* [Tarea A]: Imprima el fragmento de la noticia sobre la muerte de Jeremías Monzón que empieza con las palabras que contienen "La detención de" y concluye con "al ciclo lectivo.".
* [Tarea B]: Reformule como lista breve, conservando sus datos principales, el párrafo de la noticia sobre la muerte de Jeremías Monzón que comienza con "En las últimas horas, la madre de Milagros fue arrestada".
* [Tarea C]: Retome la noticia sobre la muerte de Jeremías Monzón y prosiga la redacción a partir de su última oración.

* [Texto fuente]:
● ● ● ●
GIRO EN LA CAUSA POR LA MUERTE DE JEREMÍAS MONZÓN: DETUVIERON A LA MADRE DE LA ADOLESCENTE ACUSADA
En las últimas horas fue detenida la madre de Milagros, la adolescente que permanece alojada en un instituto de menores de Rosario acusada por el homicidio del chico de 15 años.
Jeremías Monzón fue asesinado a puñaladas en Santa Fe entre el 18 y el 22 de diciembre del año pasado.
La detención de la madre de Milagros
En las últimas horas, la madre de Milagros fue arrestada. El fiscal logró reunir elementos de prueba que la ubican como posible partícipe del crimen. En la misma causa también están imputados otros dos menores de 14 y 15 años, quienes habrían sido los autores materiales del ataque. Los menores fueron restituidos a sus familias por su edad y quedaron bajo seguimiento de la Secretaría de Niñez. Ambos deberán reincorporarse en los próximos días al ciclo lectivo.
Imágenes escalofriantes del asesinato
Hace varios días trascendió un escalofriante video en el que se ve y se escucha a los asesinos del chico de 15 años cometiendo el aberrante crimen, que ellos mismos grabaron.
En las imágenes viralizadas en redes sociales y a través de canales de difusión como Whatsapp y Telegram, se ve a Jeremías gritando de dolor y a sus verdugos, la adolescente de 16 años y dos varones de 14 y 15, golpeándolo y cortándolo mientras le exigen el teléfono celular y le reclaman unos presuntos “videos”.
● ● ● ●
* [Extractos del material]:

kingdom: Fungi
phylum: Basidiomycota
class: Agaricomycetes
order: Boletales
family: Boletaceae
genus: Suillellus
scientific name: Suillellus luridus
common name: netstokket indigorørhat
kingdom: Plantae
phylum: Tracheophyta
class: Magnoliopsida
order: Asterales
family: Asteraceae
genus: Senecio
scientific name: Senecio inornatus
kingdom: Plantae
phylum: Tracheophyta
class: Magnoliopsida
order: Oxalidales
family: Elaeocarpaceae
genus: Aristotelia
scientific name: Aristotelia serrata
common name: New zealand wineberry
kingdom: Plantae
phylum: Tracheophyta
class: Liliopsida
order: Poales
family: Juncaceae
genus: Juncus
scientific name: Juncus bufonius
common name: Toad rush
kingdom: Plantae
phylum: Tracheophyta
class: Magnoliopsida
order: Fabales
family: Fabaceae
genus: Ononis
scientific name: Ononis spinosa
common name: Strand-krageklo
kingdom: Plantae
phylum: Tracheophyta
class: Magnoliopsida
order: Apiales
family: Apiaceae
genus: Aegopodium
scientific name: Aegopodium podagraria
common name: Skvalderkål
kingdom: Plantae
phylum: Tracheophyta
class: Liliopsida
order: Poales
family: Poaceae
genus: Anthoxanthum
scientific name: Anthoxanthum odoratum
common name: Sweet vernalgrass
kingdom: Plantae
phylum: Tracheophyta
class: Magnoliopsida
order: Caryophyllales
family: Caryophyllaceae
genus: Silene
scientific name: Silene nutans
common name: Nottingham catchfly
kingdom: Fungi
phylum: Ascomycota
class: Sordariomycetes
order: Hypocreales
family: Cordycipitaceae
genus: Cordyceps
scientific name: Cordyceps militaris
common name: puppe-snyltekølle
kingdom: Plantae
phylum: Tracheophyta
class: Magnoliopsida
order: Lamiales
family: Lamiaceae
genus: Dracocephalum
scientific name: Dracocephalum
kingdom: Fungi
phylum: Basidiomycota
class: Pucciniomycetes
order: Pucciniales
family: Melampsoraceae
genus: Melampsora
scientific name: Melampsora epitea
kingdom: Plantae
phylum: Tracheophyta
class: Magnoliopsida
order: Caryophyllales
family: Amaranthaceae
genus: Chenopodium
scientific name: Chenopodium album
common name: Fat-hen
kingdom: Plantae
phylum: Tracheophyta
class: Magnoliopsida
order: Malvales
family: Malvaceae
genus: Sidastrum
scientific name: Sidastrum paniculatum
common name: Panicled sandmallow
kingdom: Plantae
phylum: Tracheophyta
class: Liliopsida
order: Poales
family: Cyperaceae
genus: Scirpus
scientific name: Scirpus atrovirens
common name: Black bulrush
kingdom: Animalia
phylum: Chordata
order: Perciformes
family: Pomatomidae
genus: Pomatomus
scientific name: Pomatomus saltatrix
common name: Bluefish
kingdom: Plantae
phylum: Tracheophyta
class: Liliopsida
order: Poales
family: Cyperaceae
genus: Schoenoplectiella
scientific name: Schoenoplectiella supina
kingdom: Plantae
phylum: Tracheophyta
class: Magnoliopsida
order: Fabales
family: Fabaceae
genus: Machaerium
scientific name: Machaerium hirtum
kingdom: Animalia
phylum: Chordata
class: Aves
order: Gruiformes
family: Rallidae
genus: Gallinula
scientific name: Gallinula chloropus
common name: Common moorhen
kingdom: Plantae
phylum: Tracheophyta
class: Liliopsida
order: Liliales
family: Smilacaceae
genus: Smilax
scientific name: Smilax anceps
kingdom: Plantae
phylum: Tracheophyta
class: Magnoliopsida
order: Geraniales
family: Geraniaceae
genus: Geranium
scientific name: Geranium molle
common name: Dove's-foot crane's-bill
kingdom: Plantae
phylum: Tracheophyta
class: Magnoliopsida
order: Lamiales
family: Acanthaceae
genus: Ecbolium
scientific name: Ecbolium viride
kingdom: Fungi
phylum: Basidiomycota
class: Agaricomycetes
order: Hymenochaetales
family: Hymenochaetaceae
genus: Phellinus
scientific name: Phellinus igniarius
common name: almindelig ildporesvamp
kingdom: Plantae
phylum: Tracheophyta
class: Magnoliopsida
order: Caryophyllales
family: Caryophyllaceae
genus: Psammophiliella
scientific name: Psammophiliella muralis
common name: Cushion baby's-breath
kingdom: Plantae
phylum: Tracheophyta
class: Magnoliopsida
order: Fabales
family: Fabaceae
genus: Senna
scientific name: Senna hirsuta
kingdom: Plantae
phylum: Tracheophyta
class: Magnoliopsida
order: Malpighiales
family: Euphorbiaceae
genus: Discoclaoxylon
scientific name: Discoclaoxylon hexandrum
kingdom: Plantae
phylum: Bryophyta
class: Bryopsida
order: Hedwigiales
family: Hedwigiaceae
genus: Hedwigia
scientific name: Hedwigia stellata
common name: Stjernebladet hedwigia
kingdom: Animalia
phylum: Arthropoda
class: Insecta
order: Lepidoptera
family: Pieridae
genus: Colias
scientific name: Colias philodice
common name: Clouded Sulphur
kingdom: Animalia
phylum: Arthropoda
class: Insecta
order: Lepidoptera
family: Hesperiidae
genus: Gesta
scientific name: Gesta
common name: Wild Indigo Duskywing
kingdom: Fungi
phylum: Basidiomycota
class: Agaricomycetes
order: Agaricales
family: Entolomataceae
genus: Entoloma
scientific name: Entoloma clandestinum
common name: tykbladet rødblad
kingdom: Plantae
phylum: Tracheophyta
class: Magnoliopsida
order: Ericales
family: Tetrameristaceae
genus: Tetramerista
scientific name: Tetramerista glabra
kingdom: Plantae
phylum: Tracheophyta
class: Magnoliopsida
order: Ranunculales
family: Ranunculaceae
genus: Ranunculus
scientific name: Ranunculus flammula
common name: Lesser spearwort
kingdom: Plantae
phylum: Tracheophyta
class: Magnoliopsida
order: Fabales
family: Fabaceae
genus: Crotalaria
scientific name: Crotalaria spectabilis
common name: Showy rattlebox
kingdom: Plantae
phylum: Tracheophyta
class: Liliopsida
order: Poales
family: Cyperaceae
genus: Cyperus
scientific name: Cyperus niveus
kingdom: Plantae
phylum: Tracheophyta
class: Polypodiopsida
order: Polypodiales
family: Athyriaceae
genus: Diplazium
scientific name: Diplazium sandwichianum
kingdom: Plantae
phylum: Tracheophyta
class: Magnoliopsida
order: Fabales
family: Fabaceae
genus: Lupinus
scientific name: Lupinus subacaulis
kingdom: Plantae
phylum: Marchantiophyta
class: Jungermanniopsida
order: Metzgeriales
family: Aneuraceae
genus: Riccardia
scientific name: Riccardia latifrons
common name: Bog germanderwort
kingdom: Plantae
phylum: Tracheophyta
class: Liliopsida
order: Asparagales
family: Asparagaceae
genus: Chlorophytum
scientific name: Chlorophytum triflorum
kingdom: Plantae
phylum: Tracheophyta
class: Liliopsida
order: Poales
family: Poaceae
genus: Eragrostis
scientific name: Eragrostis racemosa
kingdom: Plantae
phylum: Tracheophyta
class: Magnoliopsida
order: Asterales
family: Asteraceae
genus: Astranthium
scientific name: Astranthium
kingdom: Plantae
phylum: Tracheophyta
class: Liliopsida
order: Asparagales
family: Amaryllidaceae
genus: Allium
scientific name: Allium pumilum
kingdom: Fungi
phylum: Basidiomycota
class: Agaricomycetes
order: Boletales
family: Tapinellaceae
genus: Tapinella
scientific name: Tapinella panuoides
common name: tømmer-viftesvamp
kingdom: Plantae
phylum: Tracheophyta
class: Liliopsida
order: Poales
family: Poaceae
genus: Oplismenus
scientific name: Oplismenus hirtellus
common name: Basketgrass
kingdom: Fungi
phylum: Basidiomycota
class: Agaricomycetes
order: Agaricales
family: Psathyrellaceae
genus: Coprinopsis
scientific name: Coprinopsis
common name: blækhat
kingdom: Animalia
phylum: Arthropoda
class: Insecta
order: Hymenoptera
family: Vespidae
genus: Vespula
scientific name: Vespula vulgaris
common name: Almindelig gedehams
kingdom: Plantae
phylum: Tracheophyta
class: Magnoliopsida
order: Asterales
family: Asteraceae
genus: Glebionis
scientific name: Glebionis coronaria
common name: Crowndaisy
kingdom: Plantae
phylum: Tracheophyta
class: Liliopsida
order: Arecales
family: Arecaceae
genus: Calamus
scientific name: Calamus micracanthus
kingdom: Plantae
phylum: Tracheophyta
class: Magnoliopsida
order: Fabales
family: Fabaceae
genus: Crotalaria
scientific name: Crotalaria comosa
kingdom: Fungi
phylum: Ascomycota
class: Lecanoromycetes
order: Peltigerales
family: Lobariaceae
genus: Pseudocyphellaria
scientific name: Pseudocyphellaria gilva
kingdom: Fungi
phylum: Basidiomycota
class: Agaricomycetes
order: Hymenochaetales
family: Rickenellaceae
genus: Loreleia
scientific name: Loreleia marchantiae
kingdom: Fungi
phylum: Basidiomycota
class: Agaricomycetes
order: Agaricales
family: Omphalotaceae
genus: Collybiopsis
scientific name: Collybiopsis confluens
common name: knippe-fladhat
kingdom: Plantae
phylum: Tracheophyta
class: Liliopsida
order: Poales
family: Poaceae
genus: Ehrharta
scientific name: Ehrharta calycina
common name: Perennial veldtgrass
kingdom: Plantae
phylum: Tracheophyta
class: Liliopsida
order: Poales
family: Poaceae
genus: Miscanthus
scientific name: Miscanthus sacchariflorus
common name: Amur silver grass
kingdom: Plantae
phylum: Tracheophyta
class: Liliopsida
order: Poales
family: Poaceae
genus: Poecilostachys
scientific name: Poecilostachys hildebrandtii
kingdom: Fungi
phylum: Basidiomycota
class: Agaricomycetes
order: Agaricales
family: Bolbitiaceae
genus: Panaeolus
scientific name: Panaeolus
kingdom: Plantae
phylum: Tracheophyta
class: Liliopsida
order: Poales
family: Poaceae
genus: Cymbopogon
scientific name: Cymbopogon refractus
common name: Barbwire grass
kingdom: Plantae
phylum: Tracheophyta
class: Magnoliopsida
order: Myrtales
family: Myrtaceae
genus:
● ● ● ●
* [Su respuesta A]:
La detención de la madre de Milagros
En las últimas horas, la madre de Milagros fue arrestada. El fiscal logró reunir elementos de prueba que la ubican como posible partícipe del crimen. En la misma causa también están imputados otros dos menores de 14 y 15 años, quienes habrían sido los autores materiales del ataque. Los menores fueron restituidos a sus familias por su edad y quedaron bajo seguimiento de la Secretaría de Niñez. Ambos deberán reincorporarse en los próximos días al ciclo lectivo.

* [Su respuesta B]:
- La madre de Milagros fue arrestada en las últimas horas.
- El fiscal reunió pruebas que la ubican como posible partícipe del crimen.
- En la causa también están imputados dos menores de 14 y 15 años, señalados como presuntos autores materiales del ataque.
- Por su edad, ambos fueron restituidos a sus familias y quedaron bajo seguimiento de la Secretaría de Niñez.
- Los dos deberán reincorporarse al ciclo lectivo en los próximos días.

* [Su respuesta C]:
“¿Dónde tenés los videos?”, le preguntan con insistencia. “Estoy sangrando”, responde Jeremías. “En el celu”, responde. “¿Tenés los videos ahí, sí o no? Dale. Poné la contraseña del celular”, le reclaman. Él da la clave y, en ese momento, se puede escuchar la voz de quien era su novia: “Matalo”, pide.
Antes, los los captores le peguntan a su víctima: “¿A quién le pasaste los videos?” Jeremías responde: “No tengo videos de nada». Entonces, uno de los asesinos le dice a otro: “Ya está, dejalo”. Pero la ahora detenida da la orden fatal: “No, no. Sigue vivo, mátenlo. Cortale el cuello…” Y ríe. “Ya está, lo maté, le di en el cora”, le responde su cómplice, mientras los tres ríen y cantan.